According to a recent poll, more than one in ten people who are assumed to have died intestate (without leaving a will) may really have made a will, and a comparable amount of those who leave a will that was originally thought to be their last will and testament did, in fact, write a later will.
Two of the main reasons for these findings are that many people change their minds about who should inherit their estate later in life, or they decide to prepare a will for the first time but do not inform their relatives. This can result in the will being challenged, and when there is a disputed will, the costs can quickly build up. Another reason for contentious probate is when someone makes a claim against the estate under the Inheritance (Provision for Family and Dependants) Act 1975, which allows those who were dependent on a deceased person to make a claim against the estate if they are not provided for in the will.
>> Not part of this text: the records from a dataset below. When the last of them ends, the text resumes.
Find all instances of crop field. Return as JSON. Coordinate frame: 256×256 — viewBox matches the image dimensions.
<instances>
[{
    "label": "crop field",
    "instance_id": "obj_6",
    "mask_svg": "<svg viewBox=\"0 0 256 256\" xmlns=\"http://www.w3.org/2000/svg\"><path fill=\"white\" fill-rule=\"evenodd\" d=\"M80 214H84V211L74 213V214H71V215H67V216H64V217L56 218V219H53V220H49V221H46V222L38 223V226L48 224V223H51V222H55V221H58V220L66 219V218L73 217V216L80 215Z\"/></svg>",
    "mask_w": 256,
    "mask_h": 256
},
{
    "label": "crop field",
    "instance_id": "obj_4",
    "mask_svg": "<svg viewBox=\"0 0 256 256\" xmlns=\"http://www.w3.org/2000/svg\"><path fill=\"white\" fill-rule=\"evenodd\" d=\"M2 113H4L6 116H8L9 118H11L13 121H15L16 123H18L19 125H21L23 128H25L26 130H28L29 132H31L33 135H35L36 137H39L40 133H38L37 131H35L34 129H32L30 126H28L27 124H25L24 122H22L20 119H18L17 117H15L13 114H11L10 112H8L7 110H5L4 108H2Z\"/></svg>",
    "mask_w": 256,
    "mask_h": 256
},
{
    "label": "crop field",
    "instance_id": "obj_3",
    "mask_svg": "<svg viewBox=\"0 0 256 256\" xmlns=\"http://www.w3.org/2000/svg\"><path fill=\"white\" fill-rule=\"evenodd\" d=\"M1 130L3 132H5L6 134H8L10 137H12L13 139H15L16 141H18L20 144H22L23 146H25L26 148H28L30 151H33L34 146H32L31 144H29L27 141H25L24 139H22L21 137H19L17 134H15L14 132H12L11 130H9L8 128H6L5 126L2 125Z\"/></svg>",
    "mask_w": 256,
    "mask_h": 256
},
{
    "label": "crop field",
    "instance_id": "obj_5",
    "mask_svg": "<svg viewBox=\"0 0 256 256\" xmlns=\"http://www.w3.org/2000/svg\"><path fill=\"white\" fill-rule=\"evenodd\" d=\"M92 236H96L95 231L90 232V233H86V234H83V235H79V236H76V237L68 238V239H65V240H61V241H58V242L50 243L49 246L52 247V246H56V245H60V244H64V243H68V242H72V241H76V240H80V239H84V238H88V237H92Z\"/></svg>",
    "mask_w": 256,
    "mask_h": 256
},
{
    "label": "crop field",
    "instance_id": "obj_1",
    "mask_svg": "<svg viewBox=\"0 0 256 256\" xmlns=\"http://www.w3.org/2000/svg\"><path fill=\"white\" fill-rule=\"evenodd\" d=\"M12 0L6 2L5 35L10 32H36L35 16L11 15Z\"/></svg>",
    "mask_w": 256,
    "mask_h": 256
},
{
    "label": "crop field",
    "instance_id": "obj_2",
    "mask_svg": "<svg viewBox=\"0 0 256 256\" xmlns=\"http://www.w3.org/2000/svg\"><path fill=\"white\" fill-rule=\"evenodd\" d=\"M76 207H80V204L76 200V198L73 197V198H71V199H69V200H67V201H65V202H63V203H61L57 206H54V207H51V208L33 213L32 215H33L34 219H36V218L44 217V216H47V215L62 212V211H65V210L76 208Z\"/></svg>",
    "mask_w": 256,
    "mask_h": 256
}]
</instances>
Dying intestate, especially if there are substantial assets, is a recipe for catastrophe, especially because the ability to plan for and limit Inheritance Tax (IHT) responsibilities is lost. The estate is distributed according to intestacy regulations, which may result in a distribution of assets that is significantly different from what the deceased individual would have chosen. For example, if the deceased’s estate is worth less than £250,000 and there are no children, the spouse will not get the entire estate. The requirement to divide an estate with offspring may necessitate an older person borrowing or selling their house in order to provide statutory inheritances for children.
When assets are involved, things can get quite difficult. The tragic intestate death of pop artist Prince is likely to entangle the family in legal wrangling for many years.
The responsibilities of the executor (or administrator of an intestate estate) are heavy and should not be taken lightly. The role of executor cannot be withdrawn once the person appointed has performed an act as such.
The duties of executors are to:
- collect the assets of an estate and settle its liabilities, such as taxes, funeral costs and so on;
- deal with any outstanding tax matters, including filing an IHT return and an Income Tax return if there is income during the period between death and distribution of the estate assets. Until any outstanding tax liabilities of the estate are dealt with, HM Revenue and Customs (HMRC) will not give clearance for the grant of probate to be issued.
- obtain the grant of probate (or letters of administration if there is no will) over the estate. This is done by filing the will with the probate registry together with the ‘clearance’ letter from HMRC, and
- carry out a distribution of the assets of the estate in accordance with the provisions of the final will or the rules of intestacy.
If executors carry out their responsibilities improperly, they can be held personally liable for the outcome, so it is crucial to ensure that the correct will is being administered and that the estate is not distributed until all liabilities have been satisfied and no additional claims are anticipated. Keeping accurate records of all transactions is also essential, as is knowing which costs can be legitimately classified as estate expenses.
One way to contest a will is to file a “caveat” with the probate registry. This precludes the granting of a probate. A caveat has a six-month duration, is renewable, and initiates a contentious court proceeding. As executors are not required to be notified that a caveat has been filed, receiving the court notice can be an unpleasant surprise.